Many useful C library functions for parsing char data assume that the
input is a NUL-terminated string. Easel also needs to deal with
non-terminated char arrays. Working with nonterminated char arrays is
especially important in data input with ESL_BUFFER
, where an input
might be a memory-mapped file on disk. We want to avoid making copies
of data just to add \0
string terminators. esl_mem
provides a set
of string function substitutes that take a pointer and a length in
bytes (char *s, esl_pos_t n)
as input.
It is shockingly difficult to produce a correct implementation of
strtod()
or related C library functions that convert a string
decimal representation to a floating-point number, such as strtof()
and atof()
. Correct conversion includes a guarantee that the
resulting floating point representation will be within one ulp of the
decimal string representation, correctly rounded. One canonical
implementation by David Gay [1] is over 5500 lines of C code.

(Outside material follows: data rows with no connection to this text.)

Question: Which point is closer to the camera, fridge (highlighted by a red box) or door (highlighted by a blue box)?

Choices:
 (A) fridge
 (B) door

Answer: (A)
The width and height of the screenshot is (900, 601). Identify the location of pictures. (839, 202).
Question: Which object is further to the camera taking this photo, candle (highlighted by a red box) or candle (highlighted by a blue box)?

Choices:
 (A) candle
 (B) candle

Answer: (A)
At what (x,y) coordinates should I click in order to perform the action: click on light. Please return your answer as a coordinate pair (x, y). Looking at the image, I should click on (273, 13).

Unfortunately the C library provides no alternative for nonterminated
char arrays.
When the input is a non-terminated char array, Easel provides two choices:
-
esl_mem_strtof()
is a fast and compact reimplementation ofstrtof()

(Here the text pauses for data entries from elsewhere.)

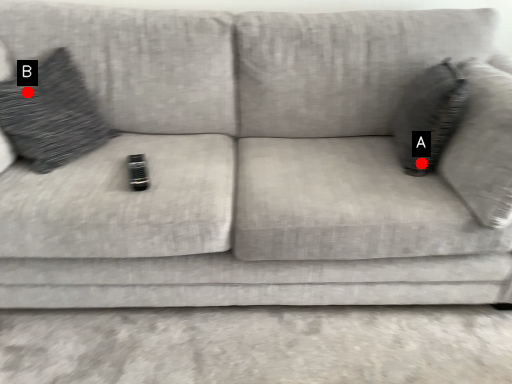
Question: Two points are circled on the image, labeled by A and B beside each circle. Which point is further to the camera?

Choices:
 (A) A is further
 (B) B is further

Answer: (A)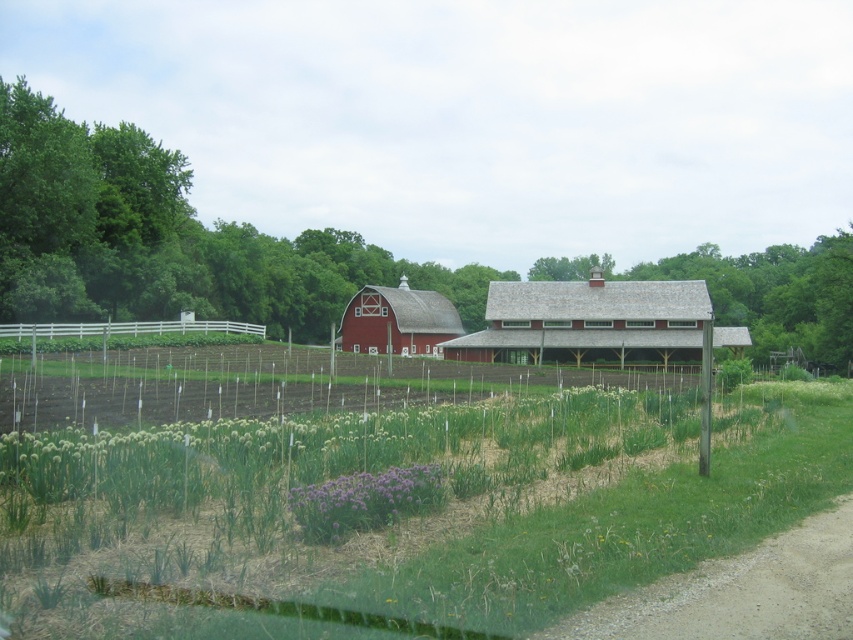
Question: Estimate the real-world distances between objects in this image. Which object is farther from the green grassy field at lower center?

Choices:
 (A) white wooden fence at left
 (B) matte red barn at center
 (C) purple matte flower at center

Answer: (B)

Question: Among these points, which one is farthest from the camera?

Choices:
 (A) (390, 513)
 (B) (704, 504)

Answer: (B)

Question: Is green grassy field at lower center positioned before white wooden fence at left?

Choices:
 (A) no
 (B) yes

Answer: (B)

Question: Is green grassy field at lower center thinner than matte red barn at center?

Choices:
 (A) no
 (B) yes

Answer: (A)

Question: Which point appears closest to the camera in this image?

Choices:
 (A) (125, 323)
 (B) (392, 291)
 (C) (305, 513)

Answer: (C)

Question: Observing the image, what is the correct spatial positioning of green grassy field at lower center in reference to white wooden fence at left?

Choices:
 (A) left
 (B) right

Answer: (B)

that works on char arrays, but sacrifices some accuracy. -
esl_memtof()
is slower but accurate. It copies the data to a NUL-terminated string buffer and passes it tostrtof()
for correct conversion.
In benchmarking during development of the JSON-based HMMER4 profile
file parser, I measured the speed difference between the two routines
at about three-fold. In HMMER, I was more concerned with speed than
guaranteeing absolute accuracy of the conversion, so HMMER4 uses
esl_json_ReadFloat()
, which mirrors the esl_mem_strtof()
implementation.
The accuracy loss in esl_mem_strtof()
is caused by a small roundoff
accumulation error that seems difficult to avoid (and hence the
difference between the Gay implementation [1] and mine). Still, it is
almost always within +/-1 ulp of the correct strtof()
result. The
utest_mem_strtof_error()
unit test verifies that in 100K different
string representation conversions, no esl_mem_strtof()
conversion
deviates by more than +/-4 ulp (a relative error of about 5e-7) from
strtof()
. Applications that demand smaller errors than this need to
use esl_memtof()
.
esl_mem_strtof()
is also unable to deal with a pathological case
where the significand by itself would over/underflow, but when
combined with the exponent, the result is within the valid range of a
float. For example, it parses
9999999999999999999999999999999999999999e-10 as +infinity, not as
1e30. Full strtof()
implementations get this right, as does
esl_memtof()
.
[1] David M. Gay (1990) "Correctly rounded binary-decimal and decimal-binary conversions", AT&T manuscript 90-10. Implementation: NETLIB dtoa.c code.